Tilt-shift camera lens effect – In GIMP!

I recently ran across a how-to on producing a Tilt-shift camera lens effect in Photoshop. While reading it, I decided to redo the tutorial for those people who use, or want to use GIMP.

The original photo (already cropped down):

First, we want to increase the saturation of the image. How much it is increased depends on the desired effect and the source image.

For my example, I increased the saturation to 60.

We will also increase the contrast a bit.

For the example, I found 20 to be a good setting.

Now that we have the base layer situated. It is time to work on the next layer. The second layer will start off as a duplicate of the first in its current form. Right click the first layer and select “Duplicate Layer”.

The purpose of the second layer is to hold a blur. We will now apply the blur to the layer. Before doing this, be sure the new layer is selected. You may also wish to name this layer something other than the default, do this by double clicking the layer name.

When in the Gaussian Blur dialog box, adjust the radius to something between two or three, all the way up to ten or so. The larger the resolution of the base image, the larger radius you want to use. Even with saying that, please play around to determine which works best for you and your photo.

Now that we have the blur applied, we want to set it so that the original shows through at one area. This will create the final product’s focal point.

In order to accomplish this, we will create a layer mask on the second layer. Right click the layer and select “Add Layer Mask…”.

Leave the dialog box with the default setting of “White (full opacity)”.

We will apply a blend as the layer mask. Select the Blend tool, and check the settings. Gradient should be set as shown, and Shape should be set to “Bi-linear”.

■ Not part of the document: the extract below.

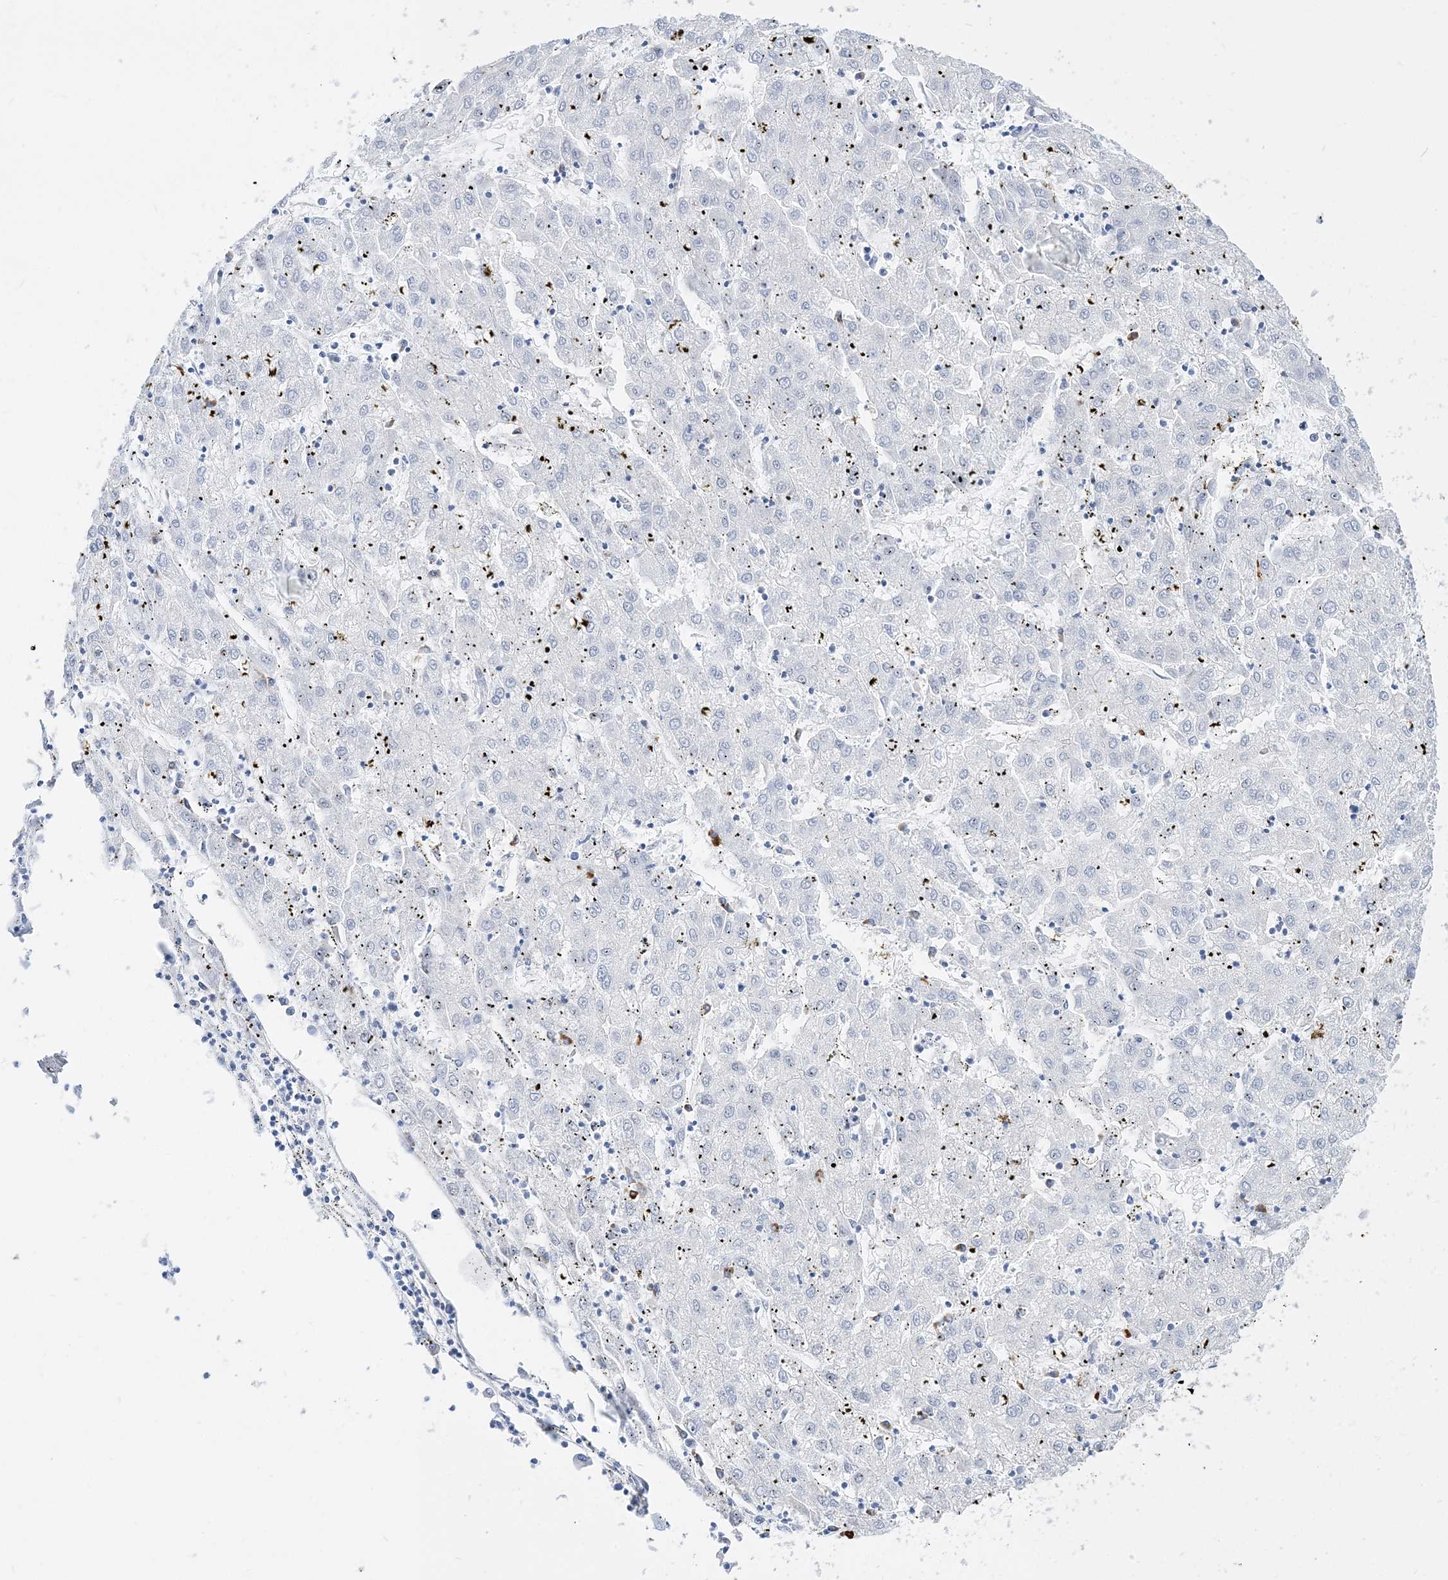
{"staining": {"intensity": "negative", "quantity": "none", "location": "none"}, "tissue": "liver cancer", "cell_type": "Tumor cells", "image_type": "cancer", "snomed": [{"axis": "morphology", "description": "Carcinoma, Hepatocellular, NOS"}, {"axis": "topography", "description": "Liver"}], "caption": "This is an immunohistochemistry (IHC) image of liver cancer. There is no staining in tumor cells.", "gene": "TSPYL6", "patient": {"sex": "male", "age": 72}}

Drag over a portion of the image to create a blend. This will be applied to the mask, so where the blend is added, the first layer will show through.

Tip: Use Ctrl as you drag to keep to fixed degrees.

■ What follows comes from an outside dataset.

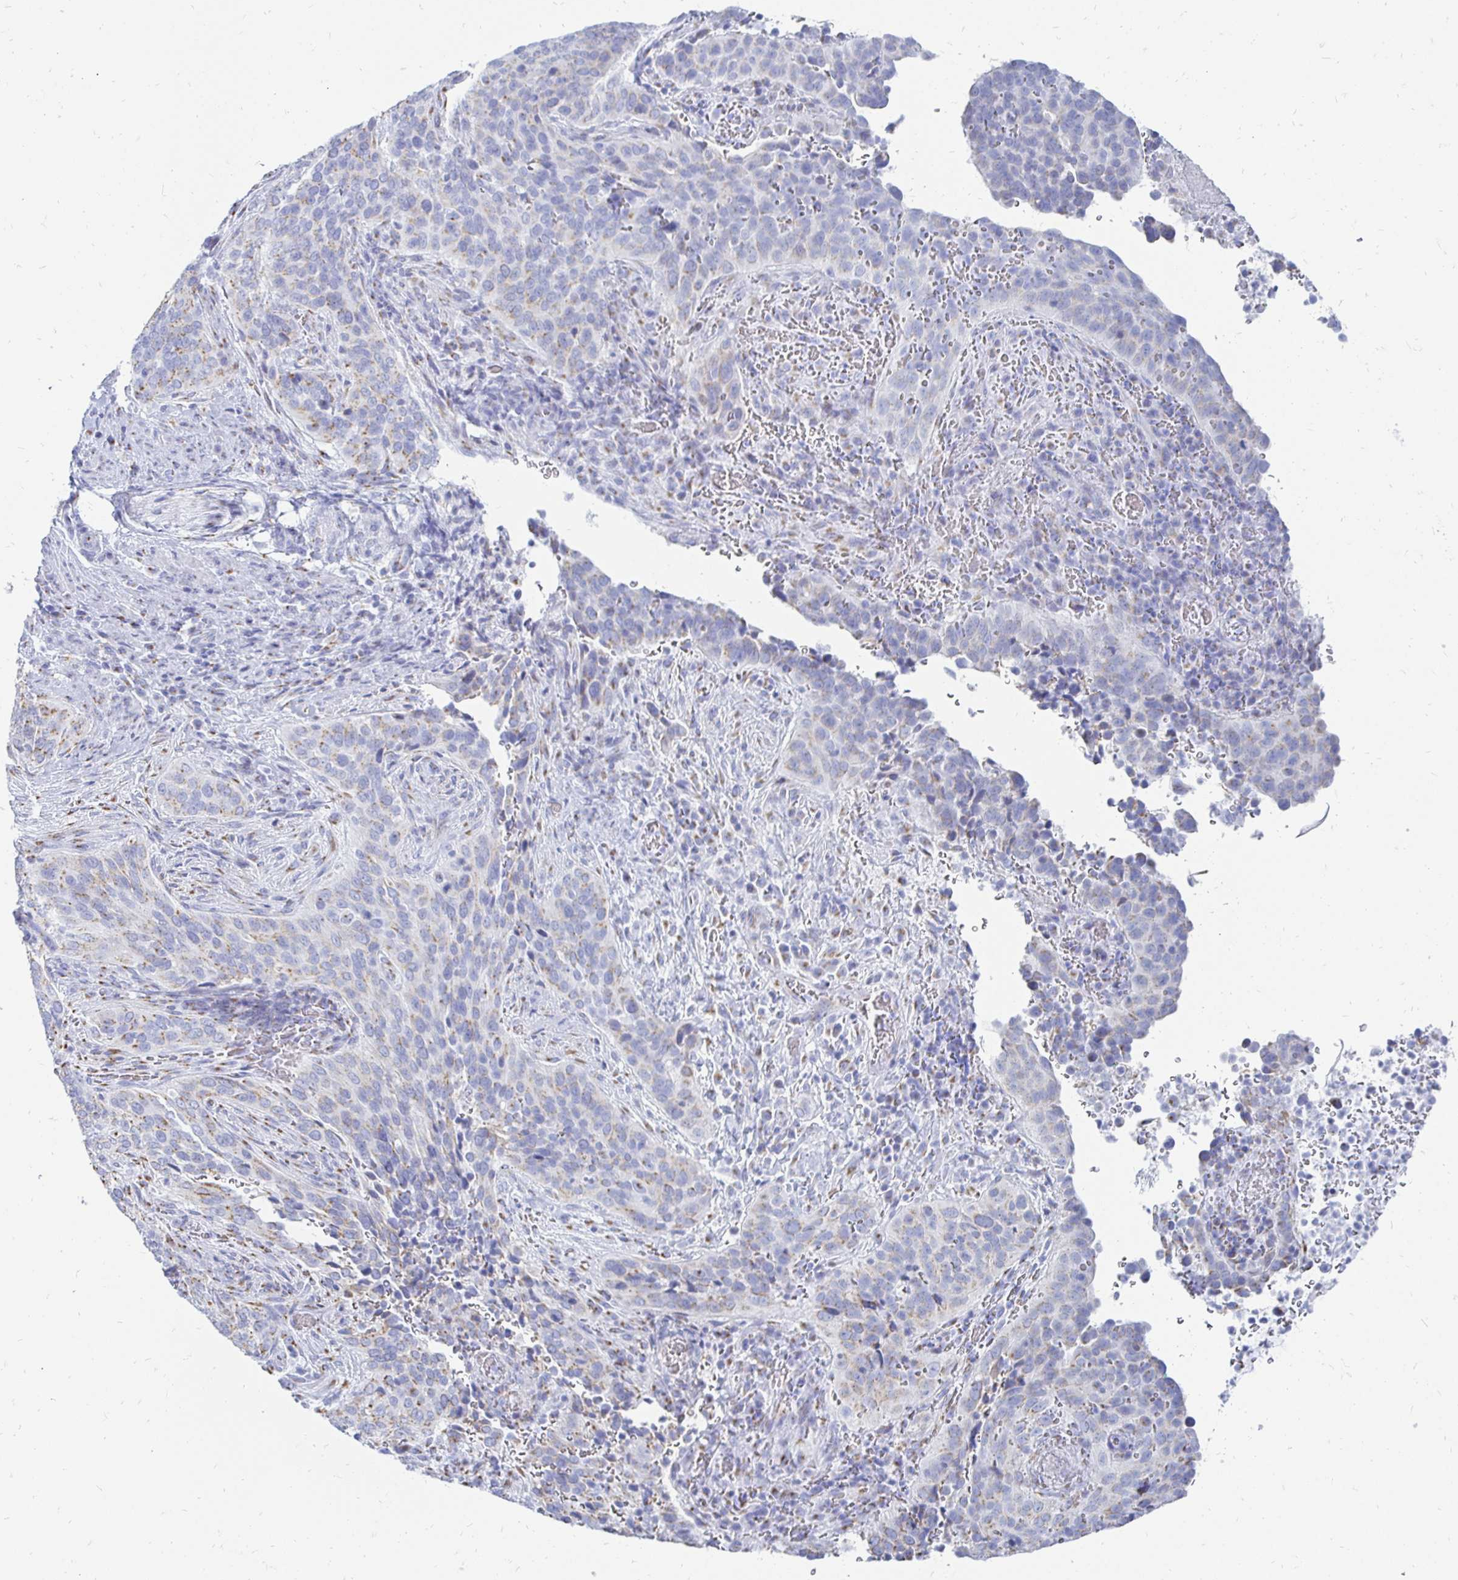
{"staining": {"intensity": "weak", "quantity": "25%-75%", "location": "cytoplasmic/membranous"}, "tissue": "cervical cancer", "cell_type": "Tumor cells", "image_type": "cancer", "snomed": [{"axis": "morphology", "description": "Squamous cell carcinoma, NOS"}, {"axis": "topography", "description": "Cervix"}], "caption": "DAB immunohistochemical staining of cervical cancer shows weak cytoplasmic/membranous protein expression in about 25%-75% of tumor cells.", "gene": "PAGE4", "patient": {"sex": "female", "age": 38}}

If it doesn’t look as desired after the first blend, feel free to try again, as a new blend will overwrite the older one.

There are many examples of photos like this on the web. Some were done using a fancy (and expensive) lens on an equally expensive camera, and others were done digitally with Photoshop, or now GIMP. I look forward to seeing your creations in the comments!


  1. Tilt-Shift Photography « a p f e l k r a u t . o r g said,

    January 26, 2009 @ 3:20 am

    […] image manipulation program, there are several tutorials available: In English at Gimparoo!, at Andrew’s Home On The Web, another one with a more advanced technique at Rob A’s (Im)personal Blog and in German at […]

  2. skarld said,

    December 30, 2009 @ 1:56 am

    Thanks for the post. Well done and easy to follow with the screen captures. Here’s my first effort. http://bit.ly/8sqECE

  3. skarld said,

    December 30, 2009 @ 10:28 am

    That link should have been http://twitpic.com/vu8uk

  4. tom said,

    September 30, 2010 @ 5:55 pm

    fantastic tutorial, best one i have seen that has given results, question though, is there an easier way to blend other tan using gradient? as following a road ( i was using an Ariel photo of a motorway) that is diagonal?